Transcribe the records that follow. Keep every word exactly, and drop the pictures.

(Saved data entries)

BEGIN

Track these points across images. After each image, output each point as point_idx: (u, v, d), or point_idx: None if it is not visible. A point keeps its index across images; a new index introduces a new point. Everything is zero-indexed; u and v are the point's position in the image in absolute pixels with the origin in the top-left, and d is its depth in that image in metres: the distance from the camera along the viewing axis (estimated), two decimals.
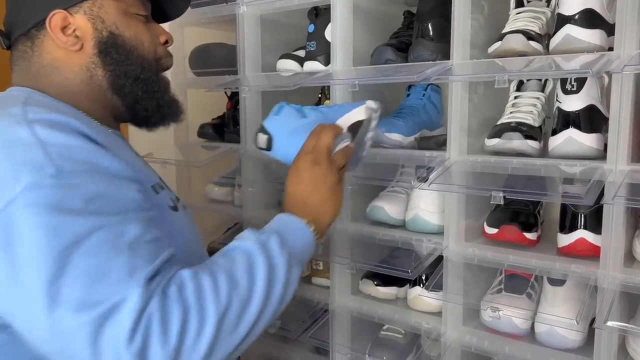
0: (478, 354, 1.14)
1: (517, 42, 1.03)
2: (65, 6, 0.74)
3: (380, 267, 1.14)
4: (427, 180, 1.07)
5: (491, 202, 0.96)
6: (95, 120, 0.77)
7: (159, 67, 0.83)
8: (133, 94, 0.80)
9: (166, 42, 0.85)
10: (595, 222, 1.00)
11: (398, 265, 1.13)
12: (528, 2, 1.13)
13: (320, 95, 1.46)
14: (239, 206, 1.54)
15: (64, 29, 0.75)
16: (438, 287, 1.14)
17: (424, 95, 1.32)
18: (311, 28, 1.35)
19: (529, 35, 1.03)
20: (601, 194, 0.90)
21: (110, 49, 0.77)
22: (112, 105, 0.80)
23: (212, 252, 1.75)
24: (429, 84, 1.32)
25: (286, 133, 0.89)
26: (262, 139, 0.90)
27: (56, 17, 0.74)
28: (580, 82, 1.02)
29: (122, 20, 0.78)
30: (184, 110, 0.89)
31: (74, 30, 0.75)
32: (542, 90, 1.16)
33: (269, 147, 0.90)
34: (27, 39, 0.76)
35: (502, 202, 0.95)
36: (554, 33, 1.01)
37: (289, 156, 0.84)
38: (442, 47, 1.15)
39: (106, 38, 0.77)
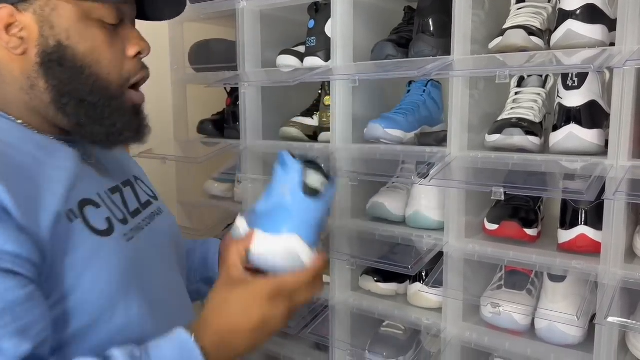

END

Exercise answer:
Track these points across images. After each image, output each point as point_idx: (u, v, d), or point_idx: None if it is not visible. A point keeps its index across images; a new index introduces a new point. Everything is zero-indexed; u and v are the point's position in the image in absolute pixels with the origin in the top-left, and d is its depth in that image in metres: the distance from the camera along the viewing axis (estimated), two decimals.
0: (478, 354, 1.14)
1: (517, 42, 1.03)
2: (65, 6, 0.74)
3: (380, 267, 1.14)
4: (427, 180, 1.07)
5: (491, 202, 0.96)
6: (95, 120, 0.77)
7: (159, 67, 0.83)
8: (133, 94, 0.80)
9: (166, 42, 0.85)
10: (595, 222, 1.00)
11: (398, 265, 1.13)
12: (528, 2, 1.13)
13: (320, 95, 1.46)
14: (239, 206, 1.54)
15: (64, 29, 0.75)
16: (438, 287, 1.14)
17: (424, 95, 1.32)
18: (311, 28, 1.35)
19: (529, 35, 1.03)
20: (601, 194, 0.90)
21: (110, 49, 0.77)
22: (112, 105, 0.80)
23: (212, 252, 1.75)
24: (429, 84, 1.32)
25: (286, 133, 0.89)
26: (262, 139, 0.90)
27: (56, 17, 0.74)
28: (580, 82, 1.02)
29: (122, 20, 0.78)
30: (184, 110, 0.89)
31: (74, 30, 0.75)
32: (542, 90, 1.16)
33: (269, 147, 0.90)
34: (27, 39, 0.76)
35: (502, 202, 0.95)
36: (554, 33, 1.01)
37: (289, 156, 0.84)
38: (442, 47, 1.15)
39: (106, 38, 0.77)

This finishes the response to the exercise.